Bestandteil der Simulationen sind theoretische Epizentren und mögliche Magnituden im Sundagraben vor Indonesien. Die der Anwendung zugrundeliegende Datenbank ist im Rahmen eines großen deutsch-indonesischen Kooperationsprojekts zum Aufbau eines indonesischen Tsunami-Frühwarnsystems (GITEWS: German-Indonesian Tsunami Early Warning System) und dem Nachfolgeprojekts PROTECTS entstanden. Die Tsunami-Modellierungsgruppe des AWI hatte eine Datenbank mit ca. 4500 Tsunami Simulationen für das indonesische Tsunami-Frühwarnsystem (InaTEWS) aufgesetzt, die mit dem Tsunami Modell TsunAWI gerechnet wurden. Weitere Simulationen für den Nordosten Indonesiens wurden von der australischen Regierung bis 2017 gefördert und zusammen mit den Kollegen vom BMKG umgesetzt. Dadurch können nun 15 Gräben mit über 17000 Simulationen abgedeckt werden.

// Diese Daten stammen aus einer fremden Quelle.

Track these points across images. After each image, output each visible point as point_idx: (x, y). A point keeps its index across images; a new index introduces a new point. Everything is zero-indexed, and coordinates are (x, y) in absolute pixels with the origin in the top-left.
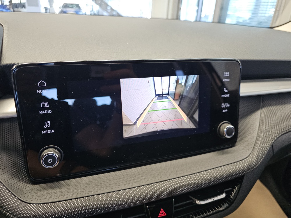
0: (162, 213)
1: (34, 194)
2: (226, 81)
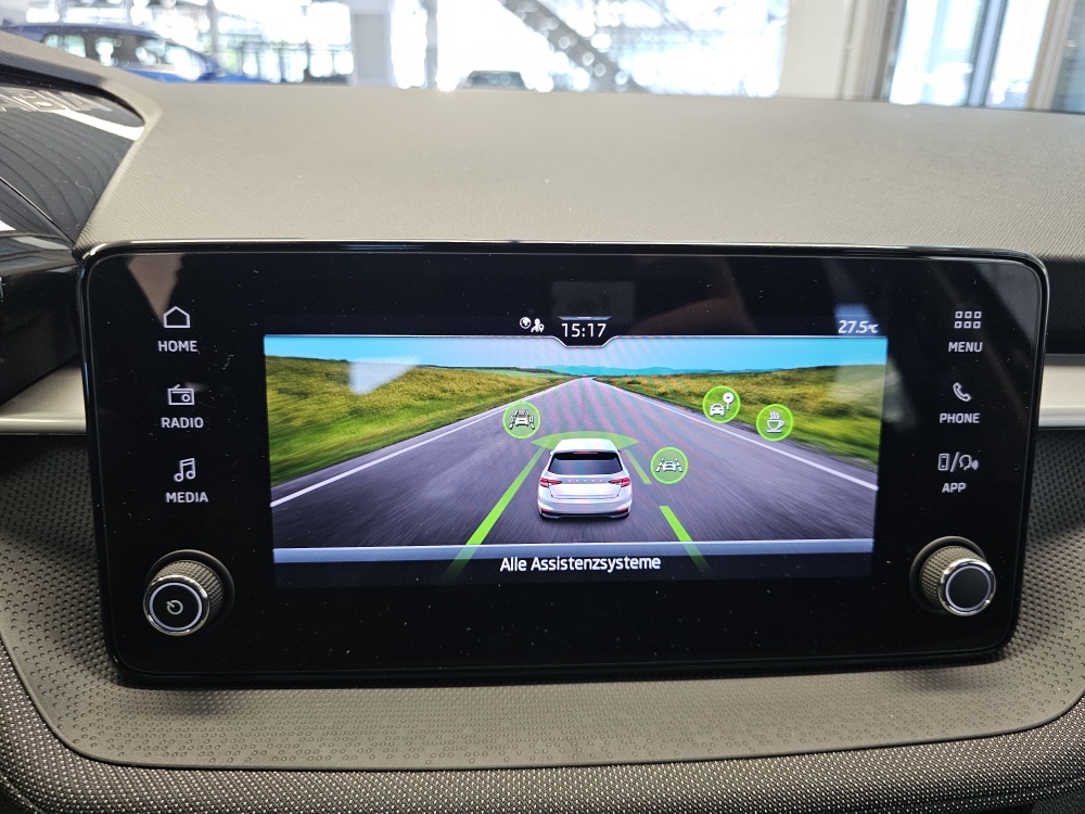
1: (109, 722)
2: (964, 348)
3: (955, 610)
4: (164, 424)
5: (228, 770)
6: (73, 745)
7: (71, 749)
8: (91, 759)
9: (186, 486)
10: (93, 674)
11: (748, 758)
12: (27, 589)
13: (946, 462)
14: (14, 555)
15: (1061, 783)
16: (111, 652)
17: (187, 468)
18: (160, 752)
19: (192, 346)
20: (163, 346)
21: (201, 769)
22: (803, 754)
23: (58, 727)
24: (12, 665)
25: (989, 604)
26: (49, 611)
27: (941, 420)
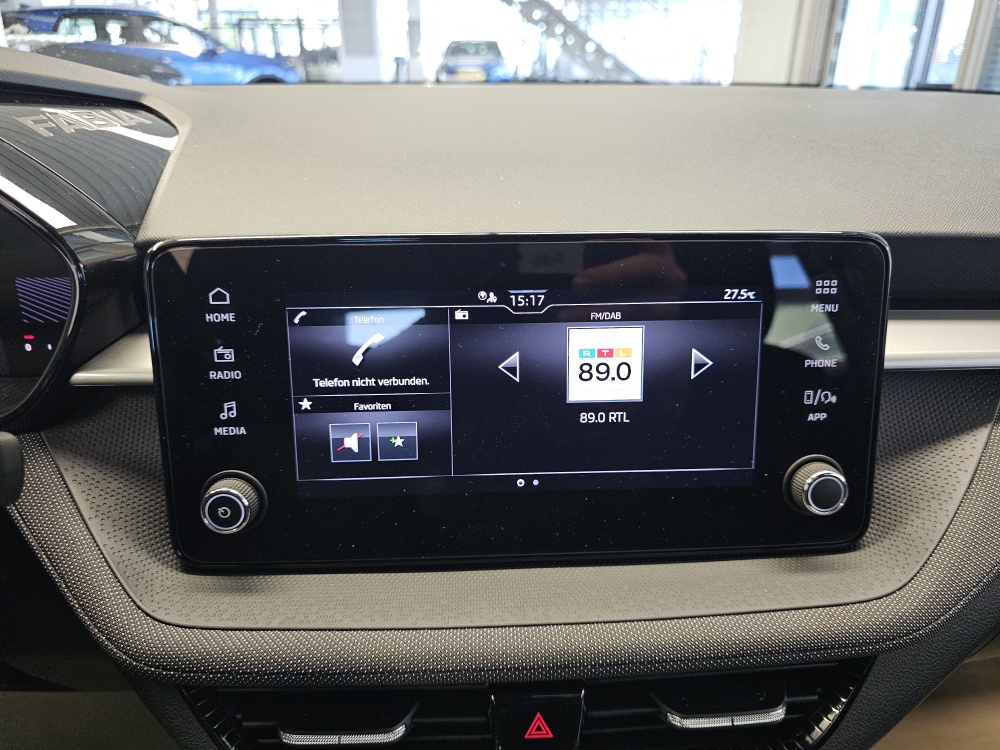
0: (539, 729)
1: (177, 598)
2: (824, 309)
3: (814, 509)
4: (211, 376)
5: (268, 630)
6: (152, 614)
7: (151, 617)
8: (166, 623)
9: (229, 422)
10: (163, 564)
11: (652, 620)
12: (111, 501)
13: (810, 397)
14: (99, 476)
15: (893, 639)
16: (175, 547)
17: (231, 408)
18: (216, 618)
19: (231, 317)
20: (209, 318)
21: (247, 630)
22: (695, 617)
23: (141, 601)
24: (104, 557)
25: (843, 507)
26: (128, 518)
27: (806, 365)
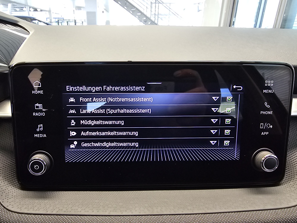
2: (268, 92)
3: (266, 170)
4: (34, 114)
5: (51, 215)
6: (7, 207)
7: (6, 209)
8: (12, 212)
9: (40, 132)
10: (13, 187)
13: (262, 126)
16: (19, 180)
17: (41, 127)
18: (32, 209)
19: (42, 92)
20: (33, 92)
21: (44, 215)
23: (3, 202)
27: (261, 113)
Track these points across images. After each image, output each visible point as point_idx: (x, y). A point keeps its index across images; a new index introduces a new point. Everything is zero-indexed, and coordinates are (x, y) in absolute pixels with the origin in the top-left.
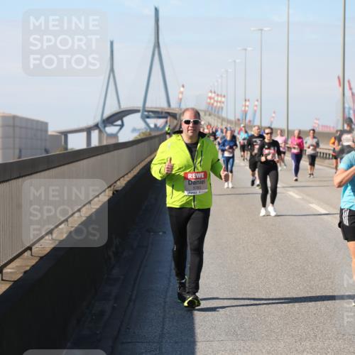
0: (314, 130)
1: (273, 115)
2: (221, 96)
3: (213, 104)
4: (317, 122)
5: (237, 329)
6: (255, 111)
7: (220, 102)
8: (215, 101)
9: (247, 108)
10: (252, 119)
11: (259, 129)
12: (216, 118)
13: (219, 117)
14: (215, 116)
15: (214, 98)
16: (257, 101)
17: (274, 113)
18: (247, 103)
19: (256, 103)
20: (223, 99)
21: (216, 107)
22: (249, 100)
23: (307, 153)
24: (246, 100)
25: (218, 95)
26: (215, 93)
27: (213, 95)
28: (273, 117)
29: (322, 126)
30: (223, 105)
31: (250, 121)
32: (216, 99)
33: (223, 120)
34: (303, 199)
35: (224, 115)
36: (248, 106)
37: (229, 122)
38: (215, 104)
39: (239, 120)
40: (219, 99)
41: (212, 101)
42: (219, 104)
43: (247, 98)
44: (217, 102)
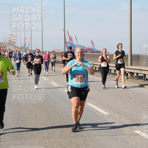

Ausführliche Informationen wie Wissenschaftler die Tsunamis modellieren, finden sich in unserem ESKP-Artikel „Ausbreitung von Tsunami-Wellen“ (Rakowsky, 2015). Im Rahmen von ESKP wurde nun ein Teil der Simulationsdaten in eine interaktive GIS-Anwendung, das Tsunami-WebGIS, auf der vom AWI bereitgestellten Plattform maps@AWI überführt. Generell bietet die Plattform maps@AWI die Möglichkeit wissenschaftliche georeferenzierte Daten einer breiten Öffentlichkeit vorzustellen. Dies zu verschiedensten Themen wie Permafrost, marinen Säugetieren, Müll oder auch dem Meeresboden. Die nun verfügbare spezielle Tsunami WebGIS-Anwendung ist hier abrufbar. Erstmals können sich auch Fachfremde und Nichtwissenschaftler einen Einblick in die Tsunamimodellierung am AWI und Abschätzungen über die Auswirkungen eines Seebebens vor Indonesien verschaffen.

Referenzen

  Alfred-Wegener-Institut Helmholtz-Zentrum für Polar- und Meeresforschung. (2013-2020). TsunAWI Simulations in the Indonesia Tsunami Early Warning System [Webbasiertes Tsunami-Geoinformationssystem, maps.awi.de]. Aufgerufen am 02.09.2020.

  Kandarr, J. & Lauterjung, J. (2017, 04. Juli). „Tempat Evakuasi Sementara“ rettet beim Tsunami Leben. Earth System Knowledge Platform [eskp.de], 4. Aufgerufen am 08.03.2018.

  Lauterjung, J. (2018). Tsunami-Frühwarnsystem für die bevölkerungsreichste Insel der Welt [Interview]. ESKP-Themenspezial Metropolen unter Druck. So werden Städte zukunftsfähiger [themenspezial.eskp.de]. Aufgerufen am 12.06.2018.

  Rakowsky, N. (2015, 16. Februar). Ausbreitung von Tsunami-Wellen. Earth System Knowledge Platform [eskp.de], 2. Aufgerufen am 08.03.2018.